October 2nd, 2000

Gary Oldman

Gary Oldman? Geezer. Grew up in Sarf London but went on to show those RADA stage school mincing boys what it was abaht. Spanked that blond geezer in The Firm. Er – nobbed Alfred Molina in Prick Up Your Ears. But then went to Hollywood and nobbed some actual birds, including Uma Thurman and Isabella Rossellini. Then made Nil By Maaaahth with top geezer Ray Winstone. Then, er, went back to Hollywood and starred in Lost In Space as evil Dr Zachary Smith. Still. Geezer, eh?

The resistible rise of Gary Oldman has to be one of the most outrageous wide boy strokes ever pulled on Hollywood. Still more outrageous is that he has somehow managed to blag a reputation as a prestige character actor, based on little more than a line in unlikely foreign accents and the odd psychotic twitch. That, plus a shameless, whoreish eagerness to do absolutely anything offered to him, however hackishly preposterous. How grateful Quentin Tarantino must have been that there was an even bigger twat than him prepared to play out his scripted fantasy of a white rasta patois-spouting pimp in True Romance; (“Guys, we need someone or I’ll have to wear the damn fake dreadlocks myself and – oh, Oldman says he’ll do it? Great!”)

As a child, doubtless to escape the harrowing realities of his upbringing, Oldman developed a penchant for fancy dressing. This desire to retreat from his (non) self into the extravagant, otherness of acting has never left him, not even after he quit a lifelong escapism into booze. In 1995, he went to to Ritz dressed as a female, deceiving the waiters as he quietly took his tea. Even when Oldman hit paydirt playing Sid Vicious, it was fancy dress. He was most thrilled at getting Vicious’s mother’s permission to wear his studded leather bracelet and padlock and chain necklace during filming. He startled critics with his brio and aggro but face it, Vicious was a far less complex character than he is romantically imagined – a pathetic junkie halfwit. Oldman hardly needed to draw on his reserves of reflectiveness and humanity to portray him, which was just as well.

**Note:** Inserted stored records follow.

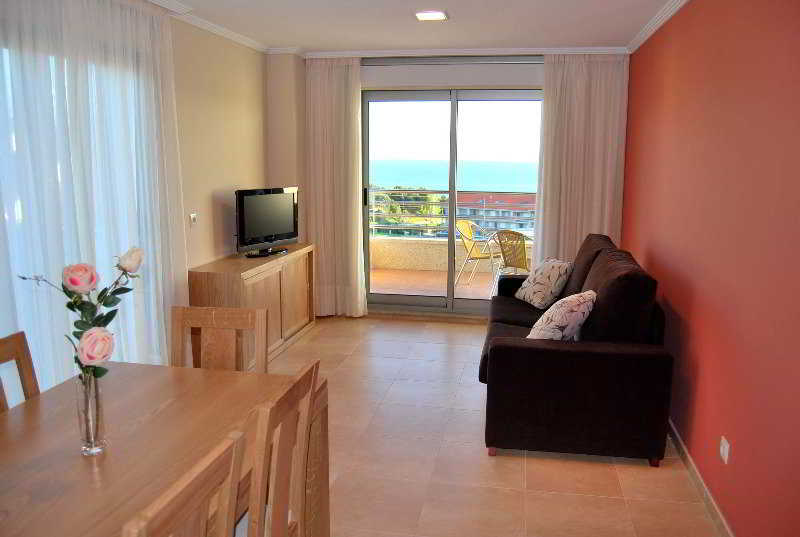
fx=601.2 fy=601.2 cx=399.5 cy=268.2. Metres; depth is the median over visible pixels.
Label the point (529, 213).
building
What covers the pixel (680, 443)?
baseboard
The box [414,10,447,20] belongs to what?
ceiling light
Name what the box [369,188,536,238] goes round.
balcony railing
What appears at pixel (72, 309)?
rose bouquet
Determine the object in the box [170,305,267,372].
dining chair
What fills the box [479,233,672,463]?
sofa
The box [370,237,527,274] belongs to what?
balcony parapet
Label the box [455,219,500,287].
balcony chair
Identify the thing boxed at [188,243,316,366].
tv cabinet
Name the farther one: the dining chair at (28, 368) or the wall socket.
the wall socket
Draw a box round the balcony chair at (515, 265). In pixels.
[489,229,531,296]
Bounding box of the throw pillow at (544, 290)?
[514,257,573,308]
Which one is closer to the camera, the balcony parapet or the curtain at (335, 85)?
the curtain at (335, 85)
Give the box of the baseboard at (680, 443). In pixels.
[667,419,734,536]
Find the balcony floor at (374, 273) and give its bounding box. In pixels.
[370,267,497,300]
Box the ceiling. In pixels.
[142,0,681,54]
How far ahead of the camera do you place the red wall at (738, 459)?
2.63 m
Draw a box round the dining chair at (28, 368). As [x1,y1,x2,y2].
[0,330,40,409]
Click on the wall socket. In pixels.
(725, 448)
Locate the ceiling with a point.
(367, 41)
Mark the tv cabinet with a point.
(255, 284)
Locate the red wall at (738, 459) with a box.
[621,0,799,536]
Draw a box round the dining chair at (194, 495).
[120,430,245,536]
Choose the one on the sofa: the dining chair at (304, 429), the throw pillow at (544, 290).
the throw pillow at (544, 290)
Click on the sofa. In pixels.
(512, 348)
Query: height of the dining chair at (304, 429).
0.965 m
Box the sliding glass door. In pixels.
[363,86,542,315]
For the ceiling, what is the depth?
4.31 m
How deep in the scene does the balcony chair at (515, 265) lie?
6.49 m
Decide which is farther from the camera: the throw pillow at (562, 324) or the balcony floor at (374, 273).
the balcony floor at (374, 273)
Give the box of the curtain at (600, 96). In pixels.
[533,53,628,268]
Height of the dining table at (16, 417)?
0.740 m
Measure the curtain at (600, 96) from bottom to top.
2.476 m
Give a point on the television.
(271, 232)
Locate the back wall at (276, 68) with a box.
[270,50,629,318]
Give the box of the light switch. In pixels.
[189,212,197,226]
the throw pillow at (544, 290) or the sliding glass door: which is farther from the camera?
the sliding glass door
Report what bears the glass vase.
on the dining table at (16, 417)
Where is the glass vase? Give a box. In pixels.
[76,371,106,455]
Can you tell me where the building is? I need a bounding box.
[459,191,536,234]
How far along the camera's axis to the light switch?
4.37 m
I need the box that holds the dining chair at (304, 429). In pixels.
[246,359,320,536]
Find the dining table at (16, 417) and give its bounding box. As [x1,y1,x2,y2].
[0,359,330,536]
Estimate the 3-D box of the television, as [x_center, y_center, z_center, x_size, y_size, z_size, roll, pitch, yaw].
[-1.110,-0.399,5.050,0.240,0.550,0.780,6,12,30]
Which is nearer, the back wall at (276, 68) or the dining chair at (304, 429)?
the dining chair at (304, 429)
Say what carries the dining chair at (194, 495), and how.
on the floor at (598, 470)
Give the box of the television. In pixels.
[235,186,298,257]
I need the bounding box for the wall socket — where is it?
[719,436,729,463]
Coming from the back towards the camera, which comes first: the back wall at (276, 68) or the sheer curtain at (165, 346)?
the back wall at (276, 68)
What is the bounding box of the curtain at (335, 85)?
[304,56,365,317]
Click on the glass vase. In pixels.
(86, 432)
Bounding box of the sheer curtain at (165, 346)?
[0,0,186,392]
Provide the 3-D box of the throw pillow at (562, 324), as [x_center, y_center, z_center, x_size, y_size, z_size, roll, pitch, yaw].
[0.953,0.309,3.537,0.319,0.373,0.479,7,12,32]
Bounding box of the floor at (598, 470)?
[250,313,722,536]
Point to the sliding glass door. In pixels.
(451, 243)
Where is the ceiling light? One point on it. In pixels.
(439, 14)
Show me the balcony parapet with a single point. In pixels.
(421, 263)
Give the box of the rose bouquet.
[16,248,142,383]
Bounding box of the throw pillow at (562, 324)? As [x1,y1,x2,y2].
[527,290,595,340]
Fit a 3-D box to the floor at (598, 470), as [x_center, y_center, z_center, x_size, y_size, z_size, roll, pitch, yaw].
[-0.288,1.133,2.850,3.592,0.101,7.452,2,10,10]
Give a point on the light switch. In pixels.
(193, 219)
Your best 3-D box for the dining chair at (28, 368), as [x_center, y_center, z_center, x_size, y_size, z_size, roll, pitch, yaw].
[-1.235,0.744,2.042,0.473,0.950,0.442,2,10,10]

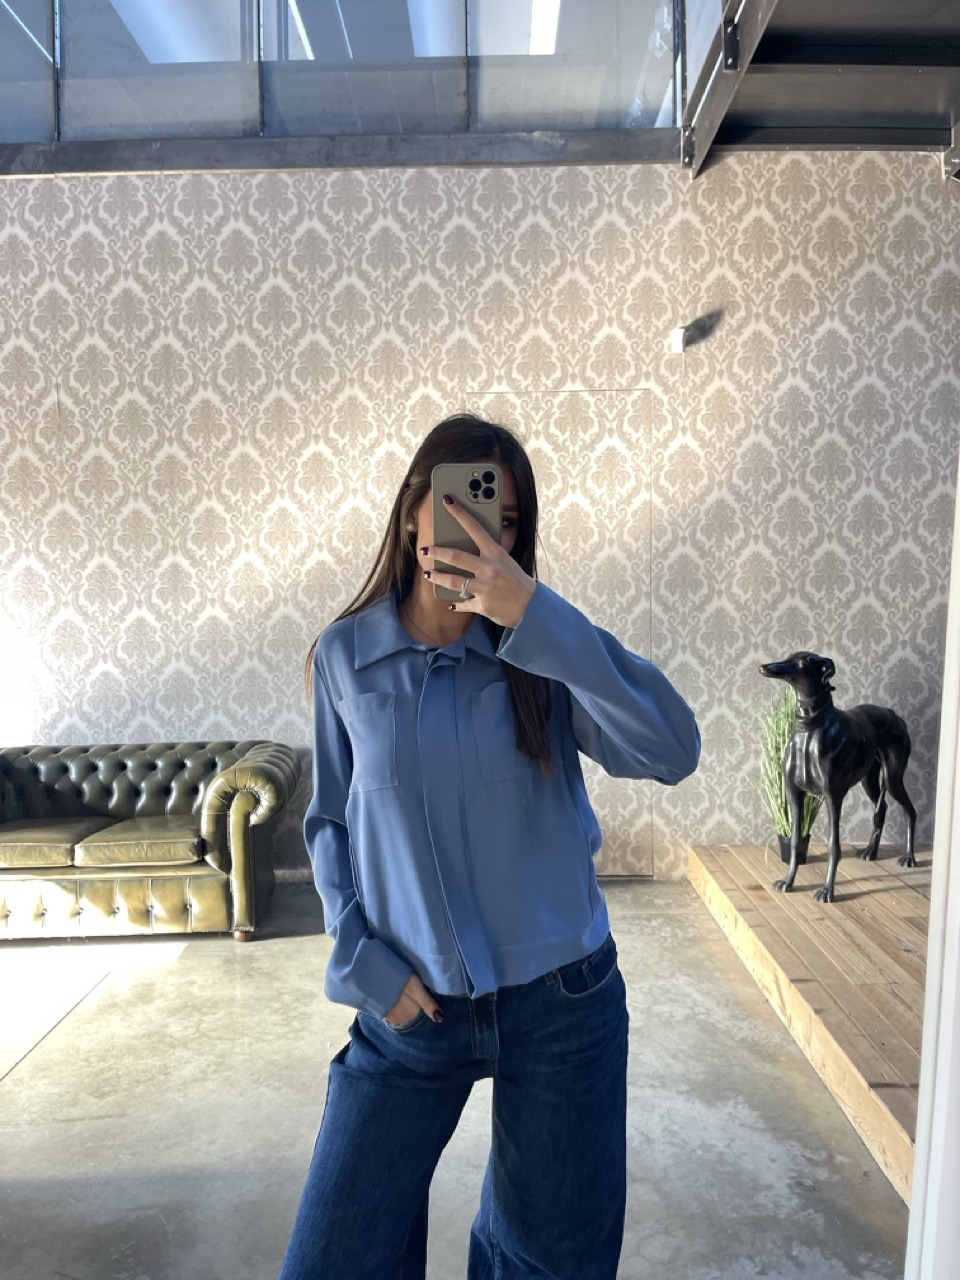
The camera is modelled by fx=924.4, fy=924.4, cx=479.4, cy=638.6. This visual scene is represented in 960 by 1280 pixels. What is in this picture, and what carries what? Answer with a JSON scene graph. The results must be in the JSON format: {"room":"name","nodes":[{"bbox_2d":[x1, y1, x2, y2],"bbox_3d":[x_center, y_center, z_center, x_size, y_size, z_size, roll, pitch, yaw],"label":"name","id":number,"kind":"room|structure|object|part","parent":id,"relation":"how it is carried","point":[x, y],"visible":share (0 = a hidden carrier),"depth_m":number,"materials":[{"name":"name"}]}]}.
{"room":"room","nodes":[
{"label":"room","id":0,"kind":"room"},
{"bbox_2d":[1,878,908,1279],"bbox_3d":[-0.827,1.476,1.470,7.177,0.167,6.435,-1,3,0],"label":"concrete floor","id":1,"kind":"structure","parent":0,"point":[35,1071],"depth_m":2.64,"materials":[{"name":"grey concrete"}]},
{"bbox_2d":[0,737,296,943],"bbox_3d":[-1.773,0.892,4.211,1.876,0.796,0.852,-1,3,0],"label":"leather sofa","id":2,"kind":"object","parent":1,"relation":"on","point":[170,888],"visible":1,"depth_m":3.91,"materials":[{"name":"green leather"}]},
{"bbox_2d":[274,411,702,1277],"bbox_3d":[0.018,0.518,1.562,0.630,1.761,0.644,-1,3,0],"label":"woman","id":3,"kind":"object","parent":1,"relation":"on","point":[410,662],"visible":0.99,"depth_m":1.46},
{"bbox_2d":[430,463,501,604],"bbox_3d":[-0.021,-0.160,1.376,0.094,0.172,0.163,-1,3,0],"label":"smartphone","id":4,"kind":"object","parent":3,"relation":"in","point":[478,485],"visible":0.71,"depth_m":1.35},
{"bbox_2d":[686,844,934,1204],"bbox_3d":[1.917,1.193,3.145,2.123,0.202,2.557,-1,3,0],"label":"wooden platform","id":5,"kind":"object","parent":1,"relation":"on","point":[863,1001],"visible":0.72,"depth_m":3.17,"materials":[{"name":"brown wood"}]},
{"bbox_2d":[774,831,811,866],"bbox_3d":[1.419,0.949,4.193,0.182,0.145,0.182,-1,3,0],"label":"plant pot","id":6,"kind":"object","parent":5,"relation":"on","point":[784,851],"visible":0.39,"depth_m":4.14,"materials":[{"name":"black plastic"}]},
{"bbox_2d":[754,676,821,855],"bbox_3d":[1.402,0.572,4.159,0.475,0.906,0.524,1,3,34],"label":"potted plant","id":7,"kind":"object","parent":6,"relation":"in","point":[789,829],"visible":0.5,"depth_m":4.12,"materials":[{"name":"green plant"}]},
{"bbox_2d":[759,652,921,906],"bbox_3d":[1.518,0.554,3.882,0.818,1.005,0.348,-2,3,-27],"label":"dog statue","id":8,"kind":"object","parent":5,"relation":"on","point":[829,783],"visible":0.99,"depth_m":3.78,"materials":[{"name":"metal"}]},
{"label":"collar","id":9,"kind":"part","parent":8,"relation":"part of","materials":[{"name":"black"}]},
{"bbox_2d":[905,451,959,1277],"bbox_3d":[0.811,0.037,1.134,0.535,2.683,0.503,-1,3,0],"label":"white door frame","id":10,"kind":"structure","parent":1,"relation":"on","point":[958,498],"depth_m":1.22,"materials":[{"name":"white paint"}]},
{"bbox_2d":[0,155,959,879],"bbox_3d":[-0.342,-0.635,4.720,6.867,3.754,0.216,-1,3,0],"label":"wall","id":11,"kind":"structure","parent":0,"point":[317,240],"depth_m":4.62,"materials":[{"name":"beige paper"}]},
{"bbox_2d":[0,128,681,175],"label":"steel beam","id":12,"kind":"structure","parent":11,"relation":"attached to","point":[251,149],"depth_m":4.42,"materials":[{"name":"grey metal"}]},
{"bbox_2d":[0,0,685,152],"bbox_3d":[-1.038,-3.096,4.385,4.049,1.367,0.196,-1,3,0],"label":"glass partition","id":13,"kind":"structure","parent":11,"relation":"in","point":[301,52],"depth_m":4.40,"materials":[{"name":"clear glass"}]},
{"bbox_2d":[468,390,657,877],"bbox_3d":[0.379,0.018,4.617,1.056,2.434,0.074,-1,3,0],"label":"door","id":14,"kind":"structure","parent":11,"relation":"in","point":[576,399],"depth_m":4.60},
{"bbox_2d":[667,325,688,354],"bbox_3d":[0.943,-1.420,4.393,0.089,0.122,0.146,-1,3,0],"label":"wall lamp","id":15,"kind":"object","parent":11,"relation":"attached to","point":[679,342],"visible":0.98,"depth_m":4.35,"materials":[{"name":"white"}]},
{"bbox_2d":[677,0,959,177],"bbox_3d":[2.130,-2.670,2.691,2.832,1.584,4.091,-1,3,0],"label":"staircase","id":16,"kind":"structure","parent":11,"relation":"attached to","point":[908,63],"depth_m":4.03,"materials":[{"name":"grey metal"}]}
]}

In further roles, Oldman brought a distracting penchant for aggressive campness to bear. Odd, how interchangeable are his depictions of Joe Orton in Prick Up Your Ears (“Nice arse!”) and the gang leader in The Firm (“Do you want your spanking now?”). Both roles are smothered in “ooh, get her!” -type cracks and lashings of pouting, both of which have the effect of hampering any real glimpse into the true hearts of the characters. In The Firm, Oldman even opts, inexplicably, to sport a David Seaman-type moustache – something else to hide behind.

It’s no surprise that rather than delve the sort of social Brit realism in which he was mistakenly considered a master, Oldman took flight for a career camping it large in Hollywood, where they love a good fruity Brit. He would lose himself further in every role, overpraised at every turn – as a chillingly inaccurate Lee Harvey Oswald in JFK, for instance. However, his worst was yet to come. First, in Coppola’s Bram Stoker’s Dracula (1992), a triumph/disaster of make-up, in which he comes across first as a cross between Granny Clampett and one of those anus-headed aliens in early Star Trek, then in Victorian garb looking like Andrew Eldritch reluctantly donning grey top hat and tails to act as usher at his brother’s wedding. His breathy histrionics; “(It’s no laughing mattaaaghh!!)” made the average WWF wrestler seem suavely understated by comparison. It was a “laughing mattaaghhh”, however. Critics panned Dracula as a Gothic pile of bilge.

Since then, he’s deteriorated further. His corrupt DEA enforcer Stansfield in Luc Bresson’s Leon, all absurd, queenly posturing, silly suit and ostentatious drug addiction, ranks among the most ridiculously ineffectual screen villains ever. He seems to think he’s an arch-villain in a Batman movie, as opposed to a tense, low-key Euro-thriller.

Further opportunities for crass cartoonism occurred in Air Force One in which he plays a Russian villain called Ivan with an accent borrowed from an old Two Ronnies sketch. His playing of the emaciated victim/foe in Hannibal saw him disappear entirely behind make-up but his attempts to chill merely came across as a risible reminder of The Simpsons’ Mr Burns. Pure affectation and crude disguise – without them, Oldman is nothing. Granted, he directed Nil By Mouth but with that overrated, inconsequential, claustrophobic slice of autobiography, he’s shot his single grey bolt of authenticity. He was soon back doing a voiceover for Warner Brothers’ animated The Quest For Camelot. Oldman – you are a tart. Shut it.